[DATASET RECORDS]

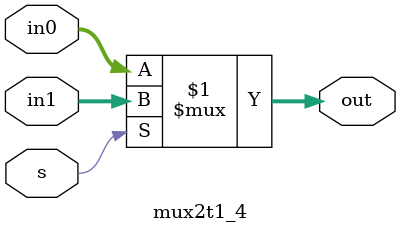
<source format=v>
`timescale 1ns / 1ps
module mux2t1_4(
    input s,
    input [3:0] in0,
    input [3:0] in1,
    output [3:0] out
    );

    assign out = s ? in1 : in0;
    
endmodule

</source>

[/DATASET RECORDS]

■ **WHAT YOU NEED TO DO**: The answer should contain every line of the material exactly as written and no pictures.

■ **THE COMPLETED TASK**:
<source format=v>
`timescale 1ns / 1ps
module mux2t1_4(
    input s,
    input [3:0] in0,
    input [3:0] in1,
    output [3:0] out
    );

    assign out = s ? in1 : in0;
    
endmodule

</source>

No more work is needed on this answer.